Mike McMahon, who runs Mother Mac’s, on the opposite side of the River Shannon, said he’d invested “up to €30,000” on making the premises Covid-friendly.
After opening the doors at 10.30am, trade was “slow but steady”.
McMahon has installed perspex screens, created 11 new snugs, and even upgraded “air extraction and air handling".
“We are moving dirty air out of the premises and clean air in, in a more efficient manner,” he said.
He agreed the situation remains “very fluid”.

“If I am asked to close again, I will do it, without question.” Donal Mulchay, proprietor of Nancy Blakes, and Tom Collins bar, was thrilled to be open again. “It’s fantastic, and it’s great to see some of our oldest regulars coming straight back into us,” he said.
Mulcahy said he hoped to start booking live music acts in the near future, but acknowledged the reopening could be short-lived.
“There’s a possibility we could close again," he said. "If we got 24-48 hours [out of this], we’d be locking up and coming back in six months' time, but I have to be positive — I wouldn't have opened today if I wasn't.” In Kerry, much-loved rural pubs were back in business after a shutdown last March that was initially expected to last two weeks.
After being told in July that there was to be a further delay, traditional pubs like the Inny Tavern, in the croí lár of the Dromid Gaeltacht, were crestfallen.
The difficulty for large bars like the Inny Tavern — located midway between Cahersiveen and Waterville — was getting people in the door in the first place, not social distancing, Inny Tavern owner Humphrey O’Connor had said.Today, he and his wife Noreen were over the moon.
“We’re all excited,” he said. "It’s a real relief to have the door finally open.
“Really, the way it is, people love to come to the pub for their few pints.” He has used the weeks of the lockdown to remodel the Inny and give it “a complete facelift”. There will be further changes: the O’Connor’s have also rethought their long 14-hour days, and will now open only from 5pm each evening.
They felt very hard-done-by in July and August, with the doors having to remain shut despite such a great number of staycationers around Waterville and south Kerry, Humphrey said.
The anglers and summer vacationers were now gone, but he expects the autumn to see hillwalkers and a few hunters come through the doors.
The weekend trad music and country-and-western bands that the pub was well known for will have to wait for a while longer, however.
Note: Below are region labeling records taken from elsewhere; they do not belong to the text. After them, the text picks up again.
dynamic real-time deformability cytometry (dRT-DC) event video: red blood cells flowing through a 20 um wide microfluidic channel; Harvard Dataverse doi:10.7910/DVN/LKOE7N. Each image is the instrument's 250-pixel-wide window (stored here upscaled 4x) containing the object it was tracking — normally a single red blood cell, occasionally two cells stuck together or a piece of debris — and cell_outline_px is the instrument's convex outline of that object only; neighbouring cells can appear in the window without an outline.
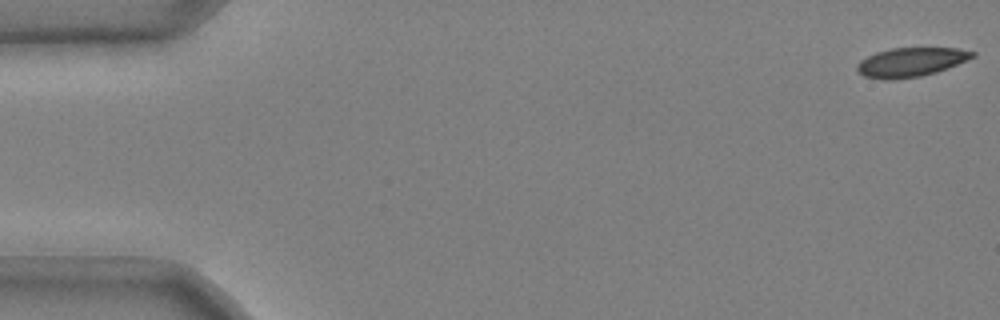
{"species": "common noctule bat (a hibernating species)", "species_latin": "Nyctalus noctula", "temperature_condition": "cold", "stored_images_in_passage": 48, "camera_frame_rate_fps": 3000, "um_per_image_px": 0.085, "animal": {"sex": "male", "body_mass_g": 20.4}, "frame": {"image": 1, "passage_image": 1, "time_ms": 0.0, "image_size_px": [1000, 320], "cell_outline_px": [[976, 56], [948, 68], [936, 72], [920, 76], [888, 80], [884, 80], [864, 76], [856, 68], [856, 64], [860, 60], [876, 52], [892, 48], [956, 48], [976, 52]], "centroid_in_image_um": [77.42, 5.28], "position_along_channel_um": 7.6, "area_um2": 19.48}}
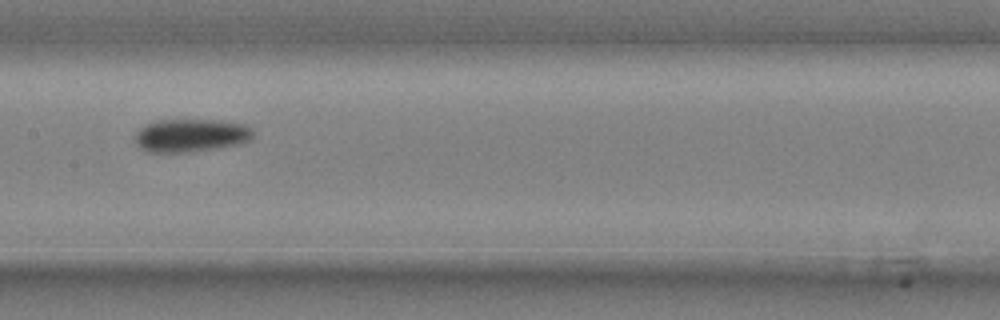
{"frame": {"image": 2, "passage_image": 27, "time_ms": 8.667, "image_size_px": [1000, 320], "cell_outline_px": [[252, 140], [240, 144], [216, 148], [184, 152], [148, 152], [140, 148], [136, 144], [136, 132], [144, 124], [156, 120], [220, 120], [244, 124], [252, 128]], "centroid_in_image_um": [16.22, 11.5], "position_along_channel_um": 191.2, "area_um2": 22.83}}
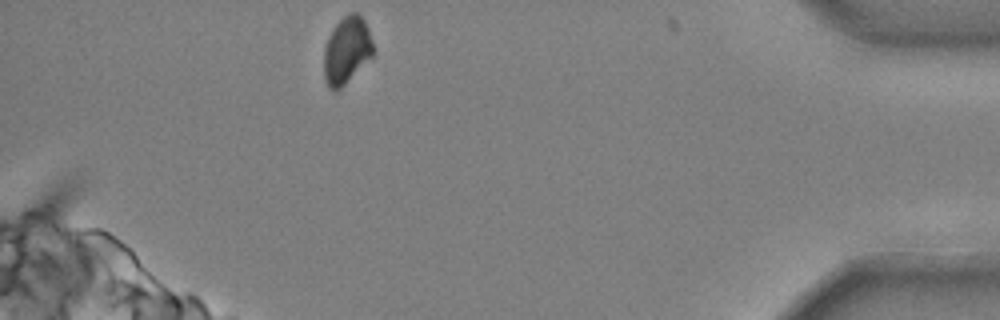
{"frame": {"image": 3, "passage_image": 48, "time_ms": 15.667, "image_size_px": [1000, 320], "cell_outline_px": [[376, 52], [336, 92], [332, 92], [328, 88], [324, 80], [324, 48], [328, 36], [336, 24], [348, 12], [356, 12], [364, 20], [368, 28]], "centroid_in_image_um": [29.46, 4.28], "position_along_channel_um": 405.7, "area_um2": 19.36}, "authors_computed_cell_mechanics": {"area_um2": 21.4438, "velocity_mm_per_s": 3.703, "shape_relaxation_time_tau1_ms": 3.0523, "shape_relaxation_time_tau2_ms": null, "deformation_change_tau1": 0.0865, "deformation_change_tau2": null}}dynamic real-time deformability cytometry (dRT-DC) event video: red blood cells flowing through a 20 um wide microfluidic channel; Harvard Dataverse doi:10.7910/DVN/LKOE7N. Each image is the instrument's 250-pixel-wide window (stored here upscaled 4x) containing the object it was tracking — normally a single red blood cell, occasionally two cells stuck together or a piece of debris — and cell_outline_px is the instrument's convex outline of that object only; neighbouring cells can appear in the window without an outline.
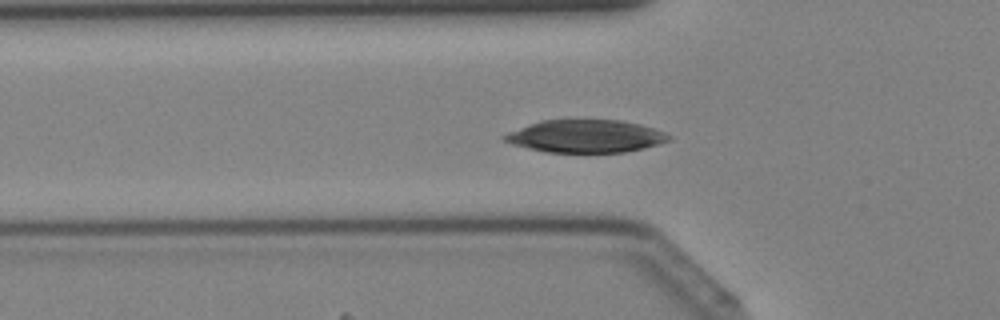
{"species": "Egyptian fruit bat (a non-hibernating species)", "species_latin": "Rousettus aegyptiacus", "temperature_condition": "cold", "stored_images_in_passage": 38, "camera_frame_rate_fps": 3000, "um_per_image_px": 0.085, "animal": {"sex": "female"}, "frame": {"image": 1, "passage_image": 10, "time_ms": 3.0, "image_size_px": [1000, 320], "cell_outline_px": [[672, 140], [660, 144], [644, 148], [624, 152], [544, 152], [512, 144], [504, 140], [500, 136], [508, 132], [528, 124], [540, 120], [568, 116], [576, 116], [620, 120], [640, 124], [664, 132], [672, 136]], "centroid_in_image_um": [49.75, 11.52], "position_along_channel_um": 76.0, "area_um2": 32.66}}
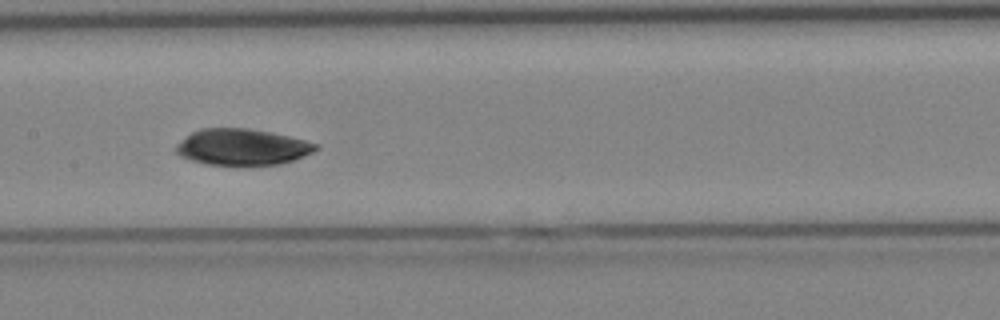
{"frame": {"image": 2, "passage_image": 17, "time_ms": 5.333, "image_size_px": [1000, 320], "cell_outline_px": [[320, 148], [304, 156], [280, 164], [204, 164], [180, 156], [176, 152], [176, 144], [192, 132], [200, 128], [248, 128], [272, 132], [320, 144]], "centroid_in_image_um": [20.59, 12.48], "position_along_channel_um": 186.8, "area_um2": 29.3}}
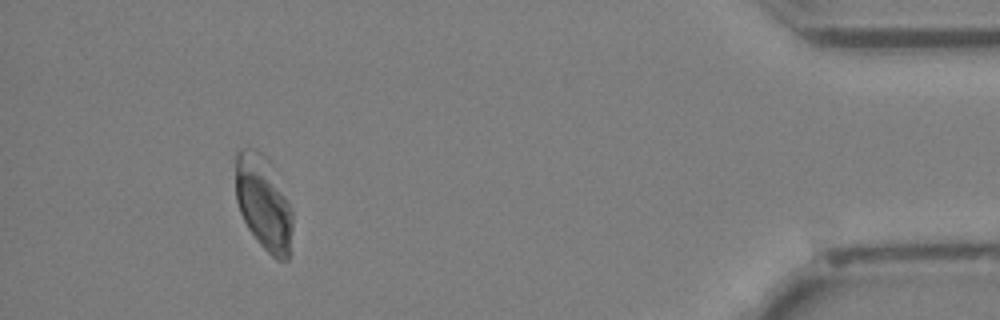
{"frame": {"image": 3, "passage_image": 35, "time_ms": 11.333, "image_size_px": [1000, 320], "cell_outline_px": [[292, 252], [288, 260], [276, 260], [256, 240], [248, 228], [240, 212], [236, 200], [236, 152], [240, 148], [252, 148], [260, 152], [268, 160], [288, 200], [292, 212]], "centroid_in_image_um": [22.41, 17.3], "position_along_channel_um": 412.8, "area_um2": 31.44}}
There will be no return of the great south Kerry set dancing at the Inny for the foreseeable future either.

Healy-Rae’s pub in Kilgarvan took the bit between the teeth in August and began serving food.
Danny Healy-Rae, local TD and outspoken critic of the continued closure of traditional rural pubs, said they have been open for five weeks.
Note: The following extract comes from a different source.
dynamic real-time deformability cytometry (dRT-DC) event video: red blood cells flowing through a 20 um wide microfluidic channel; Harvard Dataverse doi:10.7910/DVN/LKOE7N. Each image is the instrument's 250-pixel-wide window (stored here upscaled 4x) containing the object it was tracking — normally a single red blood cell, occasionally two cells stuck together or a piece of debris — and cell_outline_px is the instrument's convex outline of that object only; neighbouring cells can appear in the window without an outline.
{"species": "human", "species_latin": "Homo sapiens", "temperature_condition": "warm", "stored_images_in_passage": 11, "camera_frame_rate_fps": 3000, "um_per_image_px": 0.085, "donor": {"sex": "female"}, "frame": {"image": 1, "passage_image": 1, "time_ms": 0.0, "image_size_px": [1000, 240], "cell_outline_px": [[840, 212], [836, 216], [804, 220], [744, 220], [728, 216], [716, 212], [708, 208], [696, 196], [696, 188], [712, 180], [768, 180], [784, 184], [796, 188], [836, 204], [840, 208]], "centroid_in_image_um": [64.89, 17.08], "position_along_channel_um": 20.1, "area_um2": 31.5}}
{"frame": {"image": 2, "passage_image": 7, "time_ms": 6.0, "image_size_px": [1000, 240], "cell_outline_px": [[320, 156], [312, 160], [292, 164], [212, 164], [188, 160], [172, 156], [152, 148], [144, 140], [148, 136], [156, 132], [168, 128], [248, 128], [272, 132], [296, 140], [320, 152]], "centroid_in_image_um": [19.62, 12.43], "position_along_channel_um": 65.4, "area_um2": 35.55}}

Welcoming the reopening of wet pubs, he said owners could finally get back to serving their customers, who now no longer have to travel miles to the nearest big town to taste a pint.
And while the Healy-Raes would continue to provide food, he said that most people really only wanted the pint and the chat.
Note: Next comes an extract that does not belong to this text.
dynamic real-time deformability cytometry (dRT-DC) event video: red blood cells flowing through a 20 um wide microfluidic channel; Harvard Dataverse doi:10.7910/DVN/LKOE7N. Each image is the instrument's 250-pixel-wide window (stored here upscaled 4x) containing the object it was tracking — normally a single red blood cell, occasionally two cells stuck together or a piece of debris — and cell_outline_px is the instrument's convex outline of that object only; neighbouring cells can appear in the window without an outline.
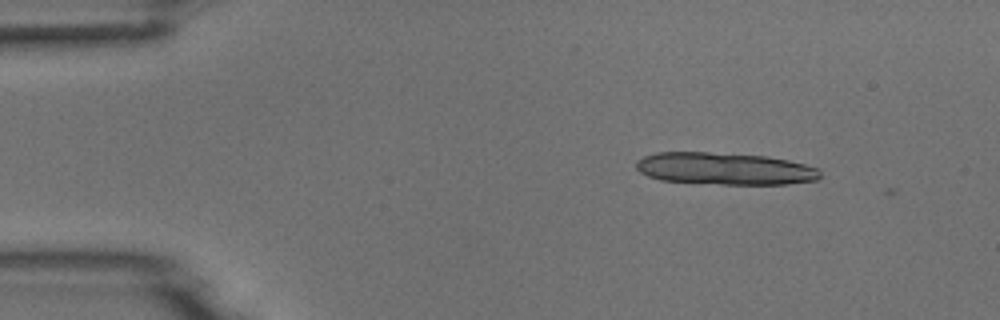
{"species": "common noctule bat (a hibernating species)", "species_latin": "Nyctalus noctula", "temperature_condition": "room temperature", "stored_images_in_passage": 3, "camera_frame_rate_fps": 3000, "um_per_image_px": 0.085, "animal": {"sex": "male", "body_mass_g": 18.8}, "frame": {"image": 1, "passage_image": 1, "time_ms": 0.0, "image_size_px": [1000, 320], "cell_outline_px": [[820, 176], [816, 180], [788, 184], [720, 184], [660, 180], [648, 176], [640, 172], [636, 168], [636, 160], [644, 156], [656, 152], [708, 152], [768, 156], [788, 160], [820, 168]], "centroid_in_image_um": [61.6, 14.33], "position_along_channel_um": 23.4, "area_um2": 34.56}}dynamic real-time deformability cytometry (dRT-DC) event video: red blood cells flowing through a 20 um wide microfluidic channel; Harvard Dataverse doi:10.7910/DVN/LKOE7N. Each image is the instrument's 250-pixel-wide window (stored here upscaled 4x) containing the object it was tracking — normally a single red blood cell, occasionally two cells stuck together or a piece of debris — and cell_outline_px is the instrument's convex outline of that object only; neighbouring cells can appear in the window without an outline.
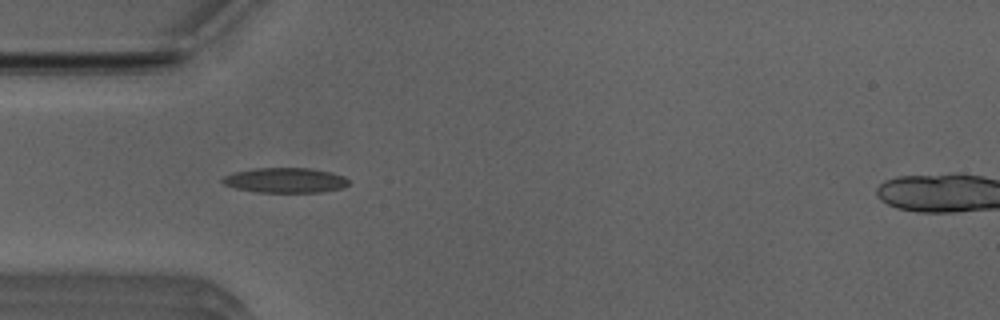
{"species": "Egyptian fruit bat (a non-hibernating species)", "species_latin": "Rousettus aegyptiacus", "temperature_condition": "room temperature", "stored_images_in_passage": 50, "camera_frame_rate_fps": 3000, "um_per_image_px": 0.085, "animal": {"sex": "male"}, "frame": {"image": 1, "passage_image": 14, "time_ms": 4.333, "image_size_px": [1000, 320], "cell_outline_px": [[348, 184], [344, 188], [320, 192], [256, 192], [236, 188], [224, 184], [220, 180], [224, 176], [232, 172], [256, 168], [308, 168], [328, 172], [344, 176], [348, 180]], "centroid_in_image_um": [24.22, 15.32], "position_along_channel_um": 60.8, "area_um2": 18.32}}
“Most fellas, what they really want is a pint," he said. "The only diversification was to come into the pub and have a conversation. We hope it will continue and everything works."
Licensed before the Famine, the Beaufort Bar in the village at the foothill of the MacGillycuddy’s Reeks had only ever closed for family funerals, Christmas Day, and Good Friday.
The silence in a building that has been in public use since 1841 was “eerie", said Padruig O’Sullivan.
“It was quite strange — eerie, even — to have the place so silent,” said O’Sullivan, the fourth generation of his family to run the pub.
Live music will not be returning for some time. Even the television will only be switched on for the news each evening and immediately turned off afterwards, to allow the conversation to flow.
“People have an awful lot to talk about and discuss over a pint,” said O’Sullivan.
Bar stools have been removed and it will be table service only. The past six months had seen a number of loyal customers pass on, and they would be remembered.
“A number of people have passed away, and we’ll be thinking of them,” he said.